I am from a very flat country. And Nepal is practically the opposite of flat. Not to say I’ve never seen a mountain before, but this post will be about the magic of the Himalayas. I’m intrigued by the impressive snow peaked mountain ranges, but also just being surrounded by mountains is absolutely astonishing. Kathmandu lays in a valley and every single day I got to the top floor of our volunteer base, I thoroughly enjoyed the spectacular view with the flocks of birds catching the last sun rays of the day. It wasn’t until the last days that the sky was actually clear enough to see the Himalayas, but even without them, I think I got a little crush on mountainous landscape.
The very first time I saw them (the Himalayan peaks) was on my first volunteering day. We were driving back from site and everyone nodded off a bit until the driver woke us up and urged us to look outside. Like a Fata Morgana they had appeared, seemingly originating from the nothingness. The image was frail and distant, about to vanish again.
The second time I saw them, was the most magical one. We had gone to Nagarkot as we had an extra day off due to Nepal’s new constitution being signed. Nagarkot is a village about 1-1.5h drive from Kathmandu which offers a panoramic view on the Himalayas. IF it’s a clear day. As we were approaching the end of monsoon season, most days were still a bit cloudy, so we knew we wouldn’t get a guaranteed view on the majestic mountain range. Either way it was very nice getting out of the chaotic and loud Kathmandu for 2 days. We found a guesthouse with probably the best view (which I totally recommend, it was a Japanese guesthouse called Unkai Resort) and the lovely owner said he would pray for us to have a good view during the sunrise, which was the most likely time to be able to see them. Whichever deity he prayed to, it worked! We woke up at 4:30am to see the first signs of the majestic peaks in the distance…
What made this specific experience the most magical, besides from being the proper first good view, is that it was just us there. And it was so quiet. The only sound came from the crickets and other creatures in the trees below and a monk in the distance doing his sunrise prayer with a small drum. Below in the valley, the Nepali, as the early risers they are, started their days.
With the rising of the sun, the light changed from dark blues to purples and pinks to the snow peaks catching the golden sunlight and green valleys shimmering in last night’s dew.
At some point we got some other spectators there. Afraid that would be a bus load full of Asian tourists, it only happened to be a small traveling company of 5 and a guide. Then, three of the men started singing… It was amazing and I have a video, but the internet won’t let me upload it.

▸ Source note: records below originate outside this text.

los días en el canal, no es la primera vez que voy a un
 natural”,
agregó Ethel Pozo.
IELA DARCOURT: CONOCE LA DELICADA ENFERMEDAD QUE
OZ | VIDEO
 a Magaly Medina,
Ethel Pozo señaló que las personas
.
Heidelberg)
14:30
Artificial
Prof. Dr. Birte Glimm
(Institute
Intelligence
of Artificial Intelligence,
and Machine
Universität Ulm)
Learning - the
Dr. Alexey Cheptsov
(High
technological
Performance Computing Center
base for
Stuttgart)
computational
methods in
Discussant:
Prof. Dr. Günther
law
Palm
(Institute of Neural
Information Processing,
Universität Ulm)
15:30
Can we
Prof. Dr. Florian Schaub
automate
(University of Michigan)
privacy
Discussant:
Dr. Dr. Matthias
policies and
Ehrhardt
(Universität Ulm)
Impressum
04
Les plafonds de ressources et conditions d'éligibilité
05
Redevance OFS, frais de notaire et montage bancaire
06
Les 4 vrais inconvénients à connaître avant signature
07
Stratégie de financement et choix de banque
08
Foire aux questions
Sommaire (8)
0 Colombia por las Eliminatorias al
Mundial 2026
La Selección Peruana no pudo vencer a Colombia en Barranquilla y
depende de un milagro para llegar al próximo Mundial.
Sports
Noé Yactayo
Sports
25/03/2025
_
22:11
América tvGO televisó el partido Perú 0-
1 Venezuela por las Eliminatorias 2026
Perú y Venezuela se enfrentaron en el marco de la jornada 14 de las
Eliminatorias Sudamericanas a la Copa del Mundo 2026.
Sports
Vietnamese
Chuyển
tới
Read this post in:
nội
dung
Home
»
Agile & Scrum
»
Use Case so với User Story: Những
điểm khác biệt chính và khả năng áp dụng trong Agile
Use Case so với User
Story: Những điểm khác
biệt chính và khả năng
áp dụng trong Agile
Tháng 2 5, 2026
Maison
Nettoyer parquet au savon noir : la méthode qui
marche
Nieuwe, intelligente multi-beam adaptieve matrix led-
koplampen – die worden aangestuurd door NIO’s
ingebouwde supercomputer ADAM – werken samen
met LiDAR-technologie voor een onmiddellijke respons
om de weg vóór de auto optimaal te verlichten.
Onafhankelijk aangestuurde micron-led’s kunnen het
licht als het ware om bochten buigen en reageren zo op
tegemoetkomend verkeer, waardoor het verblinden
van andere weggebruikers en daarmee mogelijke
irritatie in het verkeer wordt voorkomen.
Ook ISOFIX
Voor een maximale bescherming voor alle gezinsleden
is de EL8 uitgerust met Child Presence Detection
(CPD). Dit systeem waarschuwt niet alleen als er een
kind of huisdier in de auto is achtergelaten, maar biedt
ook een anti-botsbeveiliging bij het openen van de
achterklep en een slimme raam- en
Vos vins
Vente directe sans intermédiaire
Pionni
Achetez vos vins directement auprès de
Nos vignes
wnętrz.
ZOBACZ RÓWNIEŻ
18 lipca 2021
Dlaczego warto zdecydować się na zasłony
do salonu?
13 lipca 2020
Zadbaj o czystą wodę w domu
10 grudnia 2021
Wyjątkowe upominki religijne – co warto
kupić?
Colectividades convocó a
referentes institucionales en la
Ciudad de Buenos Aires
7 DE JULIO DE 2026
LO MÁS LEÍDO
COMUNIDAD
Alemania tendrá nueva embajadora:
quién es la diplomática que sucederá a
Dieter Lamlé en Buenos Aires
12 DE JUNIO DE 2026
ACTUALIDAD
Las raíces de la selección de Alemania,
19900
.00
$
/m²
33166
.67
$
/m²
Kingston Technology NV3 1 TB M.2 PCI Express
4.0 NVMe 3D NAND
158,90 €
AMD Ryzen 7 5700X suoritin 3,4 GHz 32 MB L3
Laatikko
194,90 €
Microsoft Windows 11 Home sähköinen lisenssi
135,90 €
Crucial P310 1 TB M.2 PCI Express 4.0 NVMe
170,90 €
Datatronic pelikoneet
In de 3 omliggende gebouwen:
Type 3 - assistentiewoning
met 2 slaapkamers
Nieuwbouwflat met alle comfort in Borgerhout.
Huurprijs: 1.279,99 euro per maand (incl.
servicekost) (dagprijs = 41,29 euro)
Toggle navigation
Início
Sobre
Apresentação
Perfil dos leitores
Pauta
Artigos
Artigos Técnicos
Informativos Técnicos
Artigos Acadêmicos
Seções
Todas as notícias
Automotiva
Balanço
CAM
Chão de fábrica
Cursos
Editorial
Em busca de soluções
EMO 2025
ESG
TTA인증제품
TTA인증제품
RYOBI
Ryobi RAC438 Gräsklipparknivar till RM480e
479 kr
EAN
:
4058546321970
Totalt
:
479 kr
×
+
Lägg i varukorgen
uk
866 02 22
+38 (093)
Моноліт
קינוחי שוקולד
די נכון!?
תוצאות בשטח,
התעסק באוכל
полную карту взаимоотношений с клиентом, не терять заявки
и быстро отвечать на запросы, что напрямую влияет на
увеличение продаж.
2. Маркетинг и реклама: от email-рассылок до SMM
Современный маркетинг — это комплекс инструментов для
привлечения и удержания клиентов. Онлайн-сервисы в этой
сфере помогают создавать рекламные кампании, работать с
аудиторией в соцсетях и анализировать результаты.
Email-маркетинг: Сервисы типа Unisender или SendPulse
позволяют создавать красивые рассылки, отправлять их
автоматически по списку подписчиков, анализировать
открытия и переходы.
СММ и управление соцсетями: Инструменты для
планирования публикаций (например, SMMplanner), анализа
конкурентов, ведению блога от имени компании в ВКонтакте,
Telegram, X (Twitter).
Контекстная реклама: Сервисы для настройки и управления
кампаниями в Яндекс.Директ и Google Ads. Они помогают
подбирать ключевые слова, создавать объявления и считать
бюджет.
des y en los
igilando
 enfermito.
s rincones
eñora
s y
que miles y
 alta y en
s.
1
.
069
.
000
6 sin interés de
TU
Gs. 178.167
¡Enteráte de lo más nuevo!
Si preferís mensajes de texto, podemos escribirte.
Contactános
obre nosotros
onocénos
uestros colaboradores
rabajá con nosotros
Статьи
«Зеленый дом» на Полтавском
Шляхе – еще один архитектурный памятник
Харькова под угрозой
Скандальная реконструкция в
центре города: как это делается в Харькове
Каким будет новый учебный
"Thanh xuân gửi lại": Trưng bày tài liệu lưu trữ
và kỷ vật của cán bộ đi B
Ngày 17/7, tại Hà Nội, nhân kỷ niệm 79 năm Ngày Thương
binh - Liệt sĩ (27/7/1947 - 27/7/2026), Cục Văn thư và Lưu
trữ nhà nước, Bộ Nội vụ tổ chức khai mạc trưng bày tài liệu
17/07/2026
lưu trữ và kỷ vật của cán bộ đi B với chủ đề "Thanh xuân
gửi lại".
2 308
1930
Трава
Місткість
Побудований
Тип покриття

Suddenly the clouds started to come in. In a matter of minutes all we could see was light grey. Valley gone, hills gone, mountains gone. The crowing of the birds of prey we saw circling through the air before could only be heard. An eerie and yet amazing atmosphere. And then, as quick as the clouds came in, they disappeared again revealing the valley and Himalayan back drop. This kept going for a while until the clouds settled down below in the valleys, creating a heavenly illusion. I was literally and figuratively speaking with my head in the clouds. I could have stayed there forever.